This is a picture of what we joke around and call "Jedi Council" It is a meeting of all the Zone leaders from the 13 zones in the mission along with the Sister Missionaries that act as trainers. The Real name of the meeting is Zone Leader Conference.

The water is contaminated here so you have to go to a distributor and pick up bottled water twice a week. This is the one close by where we live. 

These are a bunch of Kids from the Paraguayo villiage! They all speak a language called Gaurani and the older ones speak Castellano or Buenos Aires Spanish. They are amazing kids with amazing parents and we are so excited to see them learn and grow. (P.S. Mom the girl right in front is named Araseli) 

Me and Elder lem in front of the huge dock container deposit! Ships come here from all over the world! Pretty cool! 

Flooded Streets after a rainy night!
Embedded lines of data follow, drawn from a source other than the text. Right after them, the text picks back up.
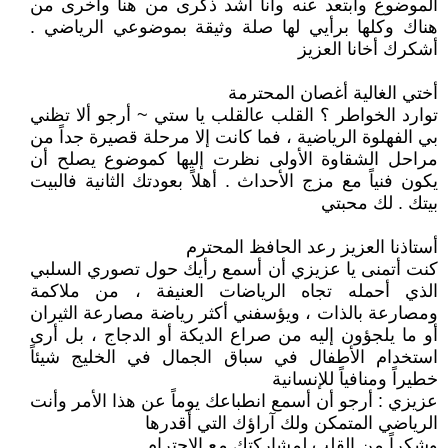
الموضوع وأبتعد عنه وأنا أشد ذكرى من هنا وأخرى من
هناك وكلها برأيي لها صلة وثيقة بموضوعي الرياضي .
أشكرك أخانا العزيز
أختي الغالية أغصان المحترمة
توارد الخواطر ؟ القلب عالقلب يا ستي ~ أرجو ألا تظني
بي الفهلوة الرياضية ، فما كانت إلا مرحلة قصيرة جداً من
مراحل الشقاوة الأولى نظرت إليها كموضوع يصلح أن
يكون فنياً مع مزج الأحداث . أهلاً بعودتك الثانية فالبيت
بيتك . لك محبتي
أستاذنا العزيز رعد الحافظ المحترم
كنت أتمنى يا عزيزي أن أسمع رأيك حول تصوري السلبي
الذي أحمله تجاه الرياضات العنيفة ، من ملاكمة
ومصارعة بالذات ، ويؤسفني أكثر رياضة مصارعة الثيران
أو ما يلجؤون إليه من صراع الديكة أو الدجاج ، بل أرى
استخدام الأطفال في سباق الجمال في الخليج شيئاً
خطيراً ومنافياً للإنسانية
عزيزي : أرجو أن أسمع انطباعك يوماً عن هذا الأمر وأنت
الرياضي المتمكن ولك آراؤك التي أقدرها
وشكراً من القلب لمشاركتك مع الاحترام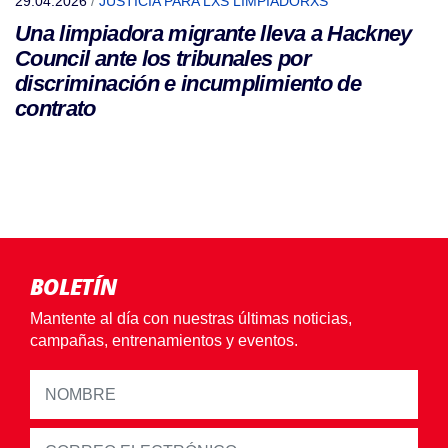
29.04.2026
/
JUSTICIA PARA LXS LIMPIADORXS
Una limpiadora migrante lleva a Hackney
Council ante los tribunales por
discriminación e incumplimiento de
contrato
BOLETÍN
Mantente al día con nuestras últimas noticias,
campañas, entrenamientos y eventos.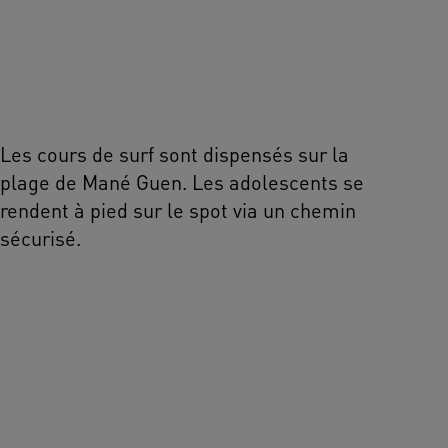
Les cours de surf sont dispensés sur la
plage de Mané Guen. Les adolescents se
rendent à pied sur le spot via un chemin
sécurisé.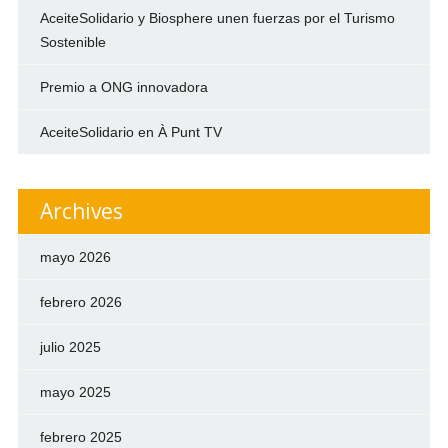
AceiteSolidario y Biosphere unen fuerzas por el Turismo
Sostenible
Premio a ONG innovadora
AceiteSolidario en À Punt TV
Archives
mayo 2026
febrero 2026
julio 2025
mayo 2025
febrero 2025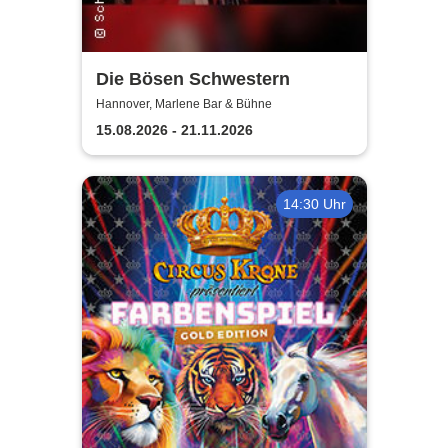
Die Bösen Schwestern
Hannover, Marlene Bar & Bühne
15.08.2026 - 21.11.2026
14:30 Uhr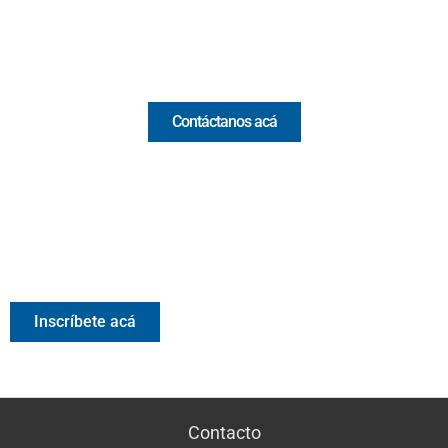
Email:
[email protected]
Comercial y pauta
Contáctanos acá
Valora Analitik Newsletter
Información estratégica para decisiones inteligentes.
Inscríbete gratis al newsletter diario de Valora Analitik
Inscríbete acá
Contacto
Always happens without fail. This goes up half a tire and it only rained for 3 hours! 

These are two little kids from our ward. The electricity has been out for about three days so we live by candle light. They were dancing and singing with their little candle so I took the opportunity to snap a picture of them. 

Me in front of the Dock! The first time I have seen the ocean water since 2011!

Subway! Eat Fresh! So good to sit and speak english and eat a sub.Something you take for granted back in the states! 

Last but not least! The contaminated swamp! This is right in the backyard of almost all of our investigators. There are alot of health problems in the children and animals around here from the contamination. Sad. It is amazing to live in the biggest city in Argentina and see places like this that have no running water or electricity or gas. Feels so out of place and yet here, it is very very common. Almost half of the area that Elder Lem and I work in is considered "Villa" or slums. It is the grand majority of the population that lives like this in our part of Avellaneda.